J’ai demandé à notre Révérende Mère si ce n’était pas là un prix plus que
suffisant pour acheter un âne, et si elle consentait à me livrer au saint Enfant
qui lui avait envoyé cette somme. Mais elle voulut encore éprouver ma patience,
et pénétrer de plus en plus l’esprit qui me conduisait; elle m’expliqua qu’avant
de me donner la permission que je demandais, elle avait besoin de bien d’autre
d’argent pour construire la maison de Notre-Seigneur. »

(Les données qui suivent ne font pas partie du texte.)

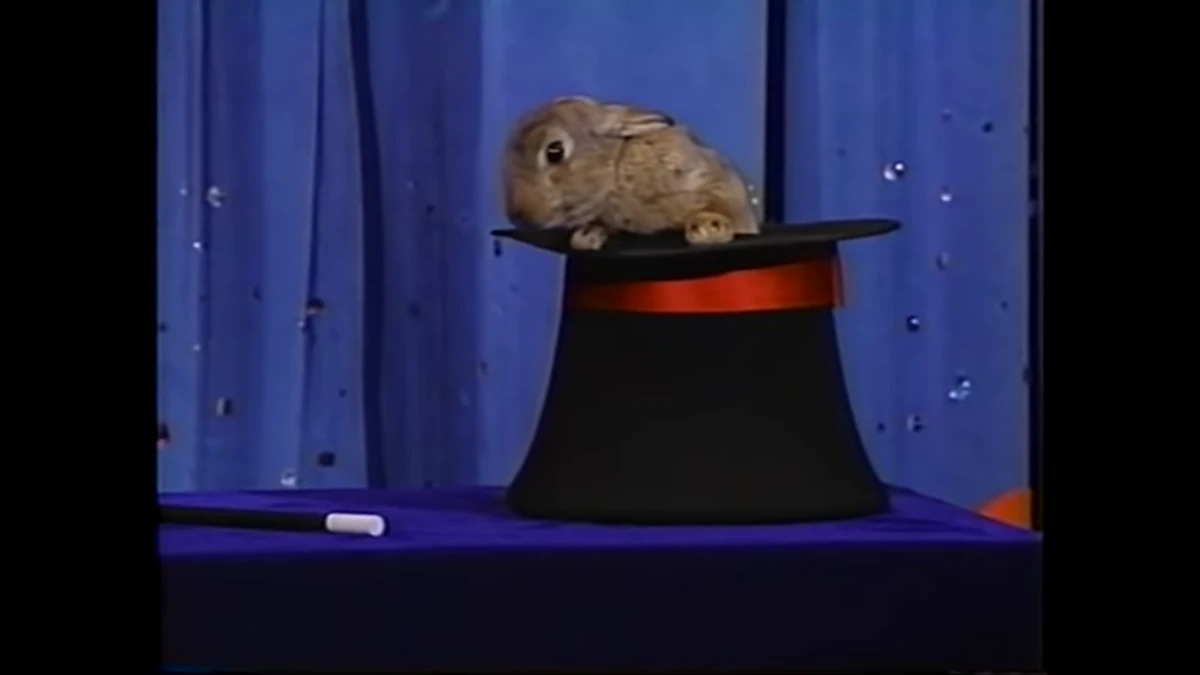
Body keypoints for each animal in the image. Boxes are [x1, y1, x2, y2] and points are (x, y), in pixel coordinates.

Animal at [502, 95, 760, 251]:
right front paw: (586, 237)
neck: (615, 169)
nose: (519, 216)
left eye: (555, 151)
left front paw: (709, 228)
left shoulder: (707, 179)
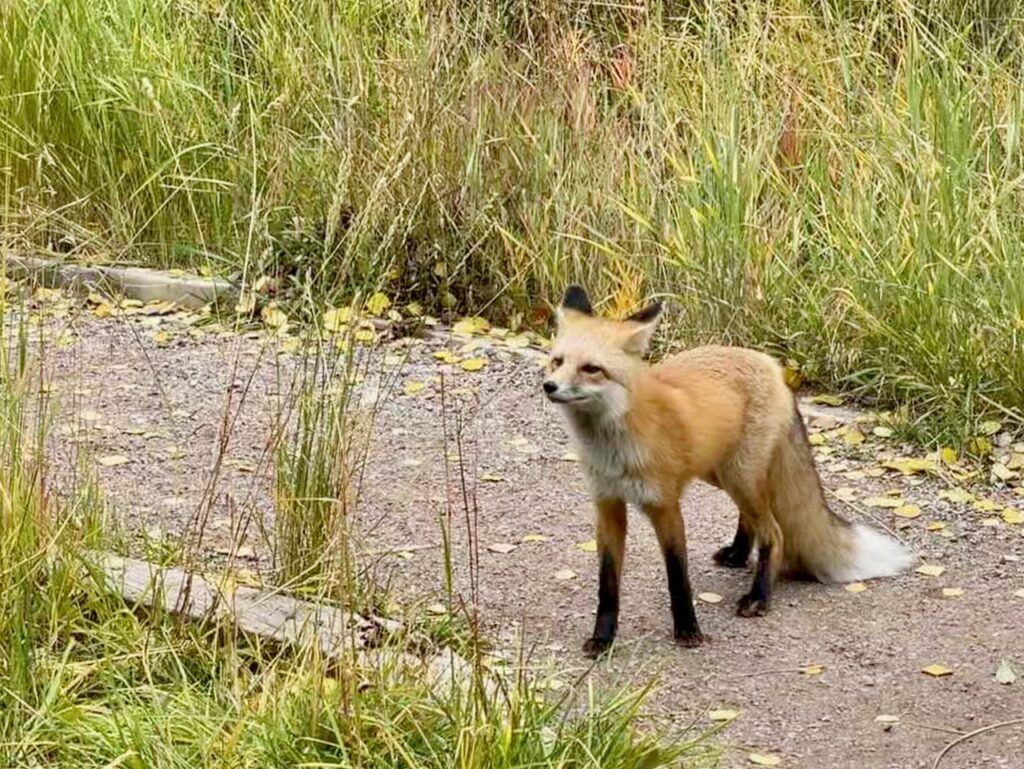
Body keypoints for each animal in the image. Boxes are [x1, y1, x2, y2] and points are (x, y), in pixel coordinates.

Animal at [544, 286, 913, 659]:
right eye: (557, 361)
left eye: (592, 369)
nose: (549, 386)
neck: (615, 448)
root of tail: (770, 364)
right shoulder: (607, 505)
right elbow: (607, 585)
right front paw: (603, 638)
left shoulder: (666, 506)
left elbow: (678, 577)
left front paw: (688, 630)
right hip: (721, 473)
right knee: (751, 517)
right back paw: (737, 553)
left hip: (740, 476)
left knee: (774, 532)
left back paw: (759, 596)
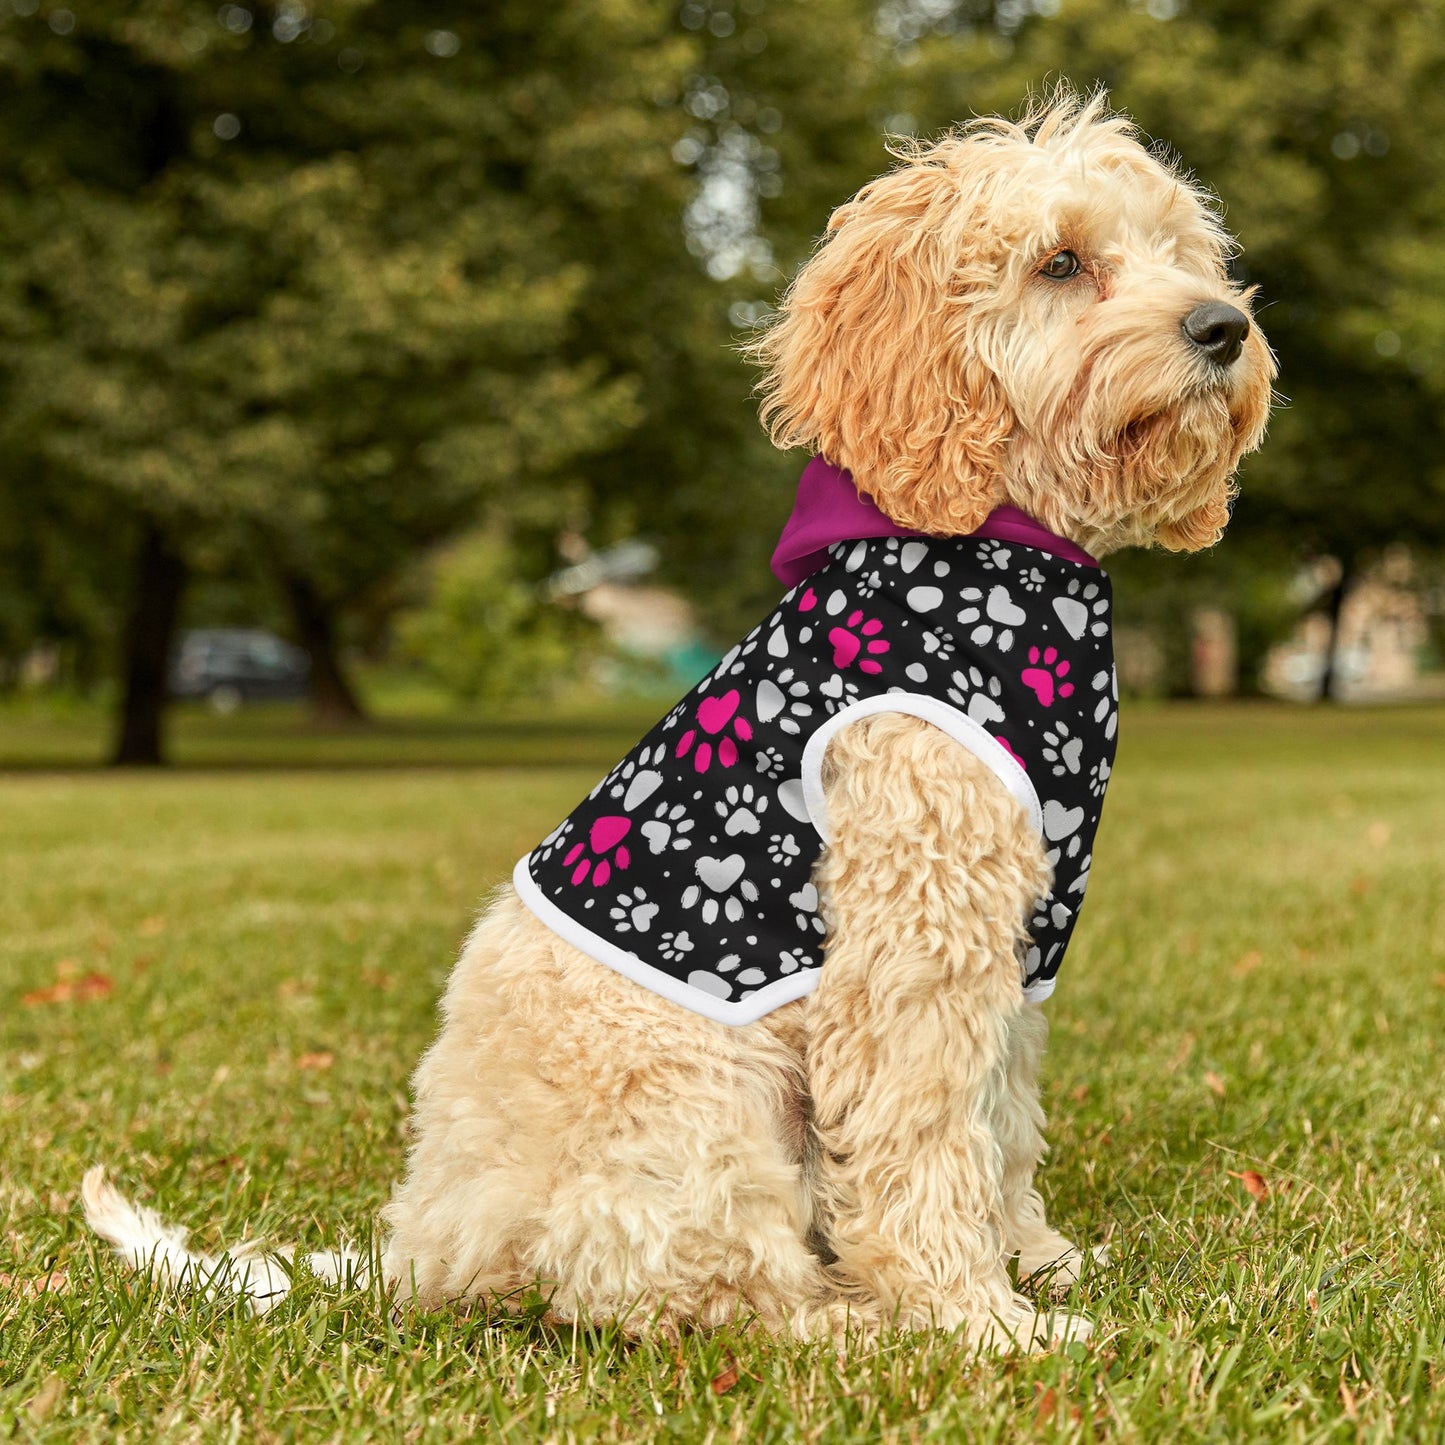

« Notre-Seigneur me fit entendre
combien c’était une chose glorieuse et méritoire de lui élever une demeure ; il
me dit que notre Mère aurait bien de sollicitudes dans son entreprise, mais que
je lui fournirais des pierres. Il me chargea aussi de l’avertir d ne point se
tourmenter; que, si le monastère était construit selon l’esprit de sainte
Thérèse, il payerait tout, et qu’on verrait arriver des aumônes de divers côtés.
— Mais, ajouta-t-il, si au
contraire la maison n’est point bâtie selon cet esprit, payera qui voudra.
Je me trouvais un peu embarrassée
de ma commission ; je n’osais pas trop m’en acquitter; cependant je me fis
violence pour accomplir la volonté de Notre-Seigneur. Quand j’eus communiqué à
notre Révérende Mère ce qu’il m’avait fait entendre, elle me dit qu’elle n’avait
guère dormi la nuit précédente, par l’inquiétude de plan que son architecte lui
avait proposé, et qui ne convenait pas à nos usages. Elle en dressa un autre
parfaitement conforme à l’esprit de sainte Thérèse. Alors Notre-Seigneur eut
lieu d’être plus content, et fut prêt à remplir sa promesse. »
— Faites lui donc une amende
honorable pour réparer vos manquements, et priez-le de mettre votre âme dans
l’état où elle se trouvait lorsqu’il se communiquait à elle.